For instance, last August PROMISE released its FileCruiser Enterprise File Synchronization and Sharing (EFSS) solution, which lets enterprises and SMBs build a private cloud storage service. It was PROMISE’s first venture in the cloud, and their first software application venture, as the company looks for new markets and to move beyond commodity hardware. EFSS works like Dropbox, with more sophisticated access permissions for specific permissions rather than one big bucket, and with greater scalability, except that it is entirely deployed on the customer’s premises.

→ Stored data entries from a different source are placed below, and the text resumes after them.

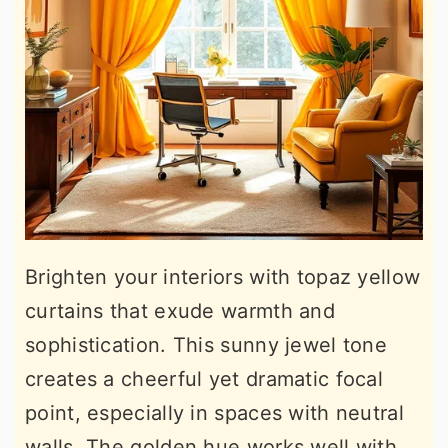
Brighten your interiors with topaz yellow
curtains that exude warmth and
sophistication. This sunny jewel tone
creates a cheerful yet dramatic focal
point, especially in spaces with neutral
walls. The golden hue works well with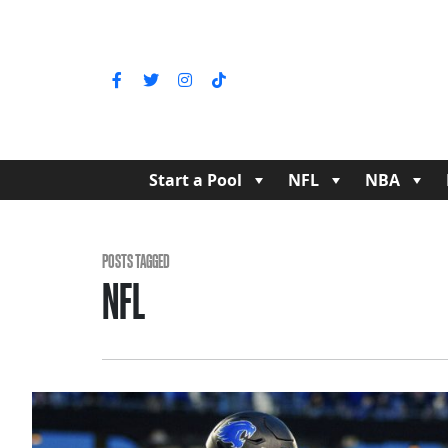
Start a Pool
NFL
NBA
POSTS TAGGED
NFL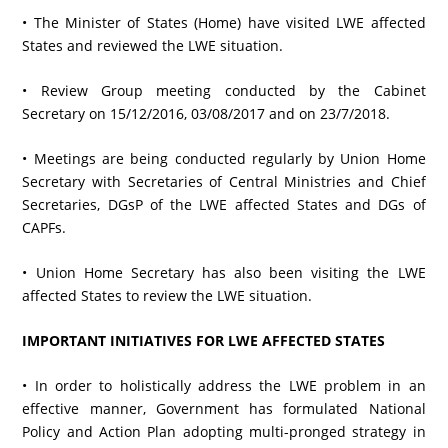
• The Minister of States (Home) have visited LWE affected
States and reviewed the LWE situation.
• Review Group meeting conducted by the Cabinet
Secretary on 15/12/2016, 03/08/2017 and on 23/7/2018.
• Meetings are being conducted regularly by Union Home
Secretary with Secretaries of Central Ministries and Chief
Secretaries, DGsP of the LWE affected States and DGs of
CAPFs.
• Union Home Secretary has also been visiting the LWE
affected States to review the LWE situation.
IMPORTANT INITIATIVES FOR LWE AFFECTED STATES
• In order to holistically address the LWE problem in an
effective manner, Government has formulated National
Policy and Action Plan adopting multi-pronged strategy in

“Lots of people in the channel and end users still think Promise is just a RAID controller company, but they have branched off into solution-based, appliance-based products, and we have to educate the channel on that,” said Steven Cheung, NetStor Technology Group’s president.

NetStor, which has been in business since 2001, has a storage focus. Cheung’s own background in storage goes back to 1982, and his employees have relationships with the storage channel.

“We are very specialized in networking and storage and we don’t go beyond that,” he said. “Today a lot of rep firms in the Canadian market are OEM based, but we do the whole of supply chain management, from the OEM space to the end user, and we go into end user corporations and government with a push-pull effect. Everything goes through our partners, and we have a high trust level with resellers because they know we won’t take any deals direct. We educate them on products and solutions.”

NetStor has a broad and diverse channel, including OEMs, VARs and DMRs like CDW Canada, Insight and Softchoice. They don’t deal with retailers who just sell to consumers, but they do when they sell into the corporate market. NetStor has a sales office in Montreal for access into the French-speaking market. They are also strong in the system builder space.

“The Canadian system builder market has changed a lot, and many of them are now selling branded products too, particularly networking and storage,” Cheung said.

Cheung also said the data centre market is has been changing, opening up new opportunities for companies like PROMISE.

“Data centres in the past have always been Tier One vendors, but now many are looking for better pricing and more customization, which they don’t get from the Tier Ones,” he said. “We do the configuration for specific customer needs.”

Cheung indicated he sees a strong market for both PROMISE’s traditional raid boxes and their new solutions. He said that they had done very well with LSI’s RAID boxes, before all LSI’s manufacturer rep deals were ended following their acquisition in late 2013.

“We really like PROMISE’s product lines there,” he said. “It’s a real bonus that they are also getting into solutions.

“I believe PROMISE’s strength today is on the enriched media side,” Cheung continued. “That’s where their bread and butter is. But does the Apple base fully know who they are? Not a lot of VARs and end users know they have advanced RAID subsystems. We have been doing buddy calls to the VARs to get them interest in their appliance based products.”

Vendors typically engage a manufacturer’s rep because they can get more individualized service than from a distributor, who by definition carry many lines, and Cheung said NetStor’s main focus will be on explaining the value of PROMISE’s higher value-add lines.

“Our strategy going forward with PROMISE is to drive on the appliance and solution based products,” he said. “Today, a lot of the end users are appliance-aware. They don’t want to piece together three or four different solutions, which is why more and more appliance-based products are being introduced.

“PROMISE has a customer base in Canada now, but Canada is a small market, and their focus in North America has been in the U.S.,” Cheung said. “You can’t build strong relationships when you only come into the Canadian market every few months, and that’s why rep firms are more prevalent here than in the U.S. We will work with the partners who have been buying, and talk with the ones who used to buy and stopped, and find out why. We will also introduce PROMISE to new VARs and customers that PROMISE wasn’t aware of, and we will work with distribution partners and their outside reps to educate them on the product offerings PROMISE has.”